The old Japanese sculptors rarely attempted portraiture. A good example is offered by the seated figure of Ieyasti in the temple of Toshogu at Shiba. But in sculpture, even more than in pictorial art, the strength of the Japanese talent lies rather in decoration and in small things than in representation and in great things. The netsukes—originally a kind of toggle for the medicine-box or tobacco-pouch, carved out of wood or ivory—are often marvels of minuteness, and alive with a keen sense of humour and the grotesque. The Japanese weakness in sculpture is no mere accident. It results from a whole mental attitude, from the habit of looking at nature rather than at man,a habit itself rooted in that impersonality on which Mr. Percival Lowell has laid so much stress as a Far-Eastern characteristic.

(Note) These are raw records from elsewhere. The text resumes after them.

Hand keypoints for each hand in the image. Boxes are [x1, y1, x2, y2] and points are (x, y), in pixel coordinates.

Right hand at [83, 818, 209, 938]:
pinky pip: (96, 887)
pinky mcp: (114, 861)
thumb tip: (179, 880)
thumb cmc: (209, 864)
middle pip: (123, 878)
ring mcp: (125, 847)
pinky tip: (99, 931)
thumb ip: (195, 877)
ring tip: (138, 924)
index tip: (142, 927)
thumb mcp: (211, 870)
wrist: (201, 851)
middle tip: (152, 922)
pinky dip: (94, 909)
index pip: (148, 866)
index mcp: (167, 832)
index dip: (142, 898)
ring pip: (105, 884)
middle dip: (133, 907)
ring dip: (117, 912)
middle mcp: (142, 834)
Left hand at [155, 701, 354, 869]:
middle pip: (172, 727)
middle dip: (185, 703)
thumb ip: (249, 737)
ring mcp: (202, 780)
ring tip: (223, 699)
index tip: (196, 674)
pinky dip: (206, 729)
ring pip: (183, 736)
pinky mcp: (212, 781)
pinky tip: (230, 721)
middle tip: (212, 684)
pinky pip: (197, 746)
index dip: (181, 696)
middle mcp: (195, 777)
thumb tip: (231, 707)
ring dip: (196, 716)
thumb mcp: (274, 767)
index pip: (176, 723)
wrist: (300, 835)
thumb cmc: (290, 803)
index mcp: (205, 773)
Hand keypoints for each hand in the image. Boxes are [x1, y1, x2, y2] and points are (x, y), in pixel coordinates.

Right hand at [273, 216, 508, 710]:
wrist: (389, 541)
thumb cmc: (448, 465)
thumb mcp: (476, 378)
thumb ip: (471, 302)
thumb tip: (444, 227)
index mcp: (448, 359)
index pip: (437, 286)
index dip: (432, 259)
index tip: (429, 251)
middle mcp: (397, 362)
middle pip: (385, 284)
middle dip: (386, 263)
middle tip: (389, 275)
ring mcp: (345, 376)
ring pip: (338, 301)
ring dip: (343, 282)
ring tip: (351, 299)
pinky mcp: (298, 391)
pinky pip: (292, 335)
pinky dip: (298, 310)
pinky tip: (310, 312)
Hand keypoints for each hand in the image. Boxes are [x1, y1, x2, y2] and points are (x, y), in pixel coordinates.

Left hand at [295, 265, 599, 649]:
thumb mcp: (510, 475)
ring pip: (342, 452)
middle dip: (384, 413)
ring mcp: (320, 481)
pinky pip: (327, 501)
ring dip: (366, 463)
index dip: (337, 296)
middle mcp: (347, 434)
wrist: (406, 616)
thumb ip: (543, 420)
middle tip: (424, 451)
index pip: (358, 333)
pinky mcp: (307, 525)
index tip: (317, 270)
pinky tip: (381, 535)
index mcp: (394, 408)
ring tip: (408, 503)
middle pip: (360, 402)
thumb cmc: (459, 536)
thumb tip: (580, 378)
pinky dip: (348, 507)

Japan's most famous sculptor was Hidari Jingorō, born in A.D. 1594. The two elephants and the sleeping cat in the mortuary shrine of Ieyasu at Nikkō are among the best-known productions of his chisel. He died in 1634, leaving a flourishing school and a reputation around which legend soon began to busy itself. A horse which he had carved as an ex-voto used, it is averred, to leave its wooden tablet at night, and go down to the meadow to graze. On one occasion the artist, having seen a frail beauty in the street, became so enamoured that on getting home he set about carving her statue; and between the folds of the statue's robe he placed a mirror, which the girl had let drop and which he had picked up. Thereupon the statue, Galatea-like, came to life, and the two lovers were made supremely happy. Now for the characteristically Japanese turn given to the tale. The times were stormy, and it fell out that the life of the daughter of the artist's lord had to be sacrificed. The artist instantly cut off this living statue's head and sent it to the enemy, who were taken in by the ruse which his loyalty had prompted. But a servant of his lord's, also deceived, and believing that Hidari Jingorō had really killed their lord's daughter, took his sword and cut off the sculptor's right hand. Hence the name of Hidari Jingorō, that is, "left-handed Jingorō." Probably Jingorō's left-handedness, which undoubtedly gave him his nickname of Hidari, also suggested the legend.
Since 1892, when the first bronze statue was set up in Tōkyō in front of the Shōkonsha temple, that ancient European method of commemorating departed and even living worth has gradually come into vogue. Not only so, but the friezes of public buildings now begin to be adorned with Cupids of a Japanese cast of countenance, slant-eyed Goddesses of Poetry and Agriculture, etc., etc. It is all very strange and—very ugly. Pity that the successful adopters of an alien civilisation should not have had the sense to stop short at such incongruous superficialities!
Books Recommended. Brinkley's Japan and China, Vol. VII. passim. Huish's Japan and its Art, Chap. XIII.—The Art Carvings of Japan, by G. A. Audsley and M. Tomkinson.
- ↑ Whether some of the best of these statues are of native Japanese, or of Chinese or Korean workmanship, is a point still disputed among experts. On the one hand, it is alleged that nothing of equal merit has been discovered either in Korea or in China. On the other, there seems something strange in the fact of Japanese statuary being practically confined to the earlier ages, while all the rest of the fine arts went on improving until a culminating point was reached in the eighteenth century.